John P., John A., On Friday 03 December 2004 08:39, John Pettigrew wrote:
In a previous message, "John N. Alegre"
wrote: I can not get a Audio CD to play under SuSE 9.1 Pro.[snip] I know that the sound card is set up correct because all other sounds play.
Audio CDs play by a different route to all other sounds on your PC. The sound is piped directly from the drive to the card without passing through the CPU. So, you need to have this audio cable in pace.

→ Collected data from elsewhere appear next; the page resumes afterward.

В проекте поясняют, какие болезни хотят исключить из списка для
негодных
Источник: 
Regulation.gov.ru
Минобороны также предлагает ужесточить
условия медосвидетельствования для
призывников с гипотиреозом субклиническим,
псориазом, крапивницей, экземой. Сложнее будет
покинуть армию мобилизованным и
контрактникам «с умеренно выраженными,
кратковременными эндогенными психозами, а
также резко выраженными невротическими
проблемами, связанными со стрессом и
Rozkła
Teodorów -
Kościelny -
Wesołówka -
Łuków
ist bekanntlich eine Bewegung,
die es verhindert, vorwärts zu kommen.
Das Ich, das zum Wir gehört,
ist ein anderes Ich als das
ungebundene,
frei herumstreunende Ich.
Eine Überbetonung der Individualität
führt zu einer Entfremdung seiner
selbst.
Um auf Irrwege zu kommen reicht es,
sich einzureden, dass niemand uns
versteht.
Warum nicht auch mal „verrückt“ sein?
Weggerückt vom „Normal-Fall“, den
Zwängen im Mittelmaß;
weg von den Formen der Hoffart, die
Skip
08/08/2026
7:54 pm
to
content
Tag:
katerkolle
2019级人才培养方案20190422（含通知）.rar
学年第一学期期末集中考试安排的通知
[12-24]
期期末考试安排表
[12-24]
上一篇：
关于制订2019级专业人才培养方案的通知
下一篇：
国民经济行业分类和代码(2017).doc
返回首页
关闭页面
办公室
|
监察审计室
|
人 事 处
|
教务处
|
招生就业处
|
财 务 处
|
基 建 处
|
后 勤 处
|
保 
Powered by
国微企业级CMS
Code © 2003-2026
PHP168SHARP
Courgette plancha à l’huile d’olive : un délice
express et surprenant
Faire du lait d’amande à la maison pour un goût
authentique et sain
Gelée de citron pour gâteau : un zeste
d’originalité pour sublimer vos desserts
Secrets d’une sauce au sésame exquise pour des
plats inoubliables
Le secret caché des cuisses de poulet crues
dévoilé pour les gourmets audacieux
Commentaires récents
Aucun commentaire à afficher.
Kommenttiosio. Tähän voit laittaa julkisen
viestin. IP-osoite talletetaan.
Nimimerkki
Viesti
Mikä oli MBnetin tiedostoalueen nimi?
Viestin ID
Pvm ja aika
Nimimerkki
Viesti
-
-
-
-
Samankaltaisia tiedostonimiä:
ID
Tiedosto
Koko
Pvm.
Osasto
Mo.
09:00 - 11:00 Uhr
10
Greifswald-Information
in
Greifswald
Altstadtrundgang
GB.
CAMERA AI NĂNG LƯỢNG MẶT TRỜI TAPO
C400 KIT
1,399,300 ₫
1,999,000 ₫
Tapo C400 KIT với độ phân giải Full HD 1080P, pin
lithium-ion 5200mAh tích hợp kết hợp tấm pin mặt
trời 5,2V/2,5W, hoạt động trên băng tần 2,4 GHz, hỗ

That's not entirely true. Most newer CD drives support Digital Audio Extraction (DAE -- what's required for ripping) and hence can play through the system's digital audio circuitry, which does, of course, involve some CPU involvement, though often not a lot, since 16-bit, linear PCM at 44.1 Kilosamples per second (a.k.a. CDDA -- Compact Disc Digital Audio) is a pretty digital audio format that is widely supported by desktop audio hardware. It seems the defaults have been switching from analog audio as you describe it, direct from player to audio card, to digital, processor-mediated playback.
Indeed, even this might not be enough - my system is set up properly but I cannot play CDs directly.
I do believe this worked under 9.0.
Are you sure? If so, perhaps something's come loose inside the case.
Alternatively, there are CD players that will stream the music off the CD through the system and play that streamed music (rather than playing the audio CD directly). However, I'm not sure which players will do this - I have simply ripped all my CDs onto my hard disc :-)
As I mentioned above, if you can rip from a given drive, then you can perform digital playback. Some (most? all?) playback software offers the option to choose either digital or analog playback.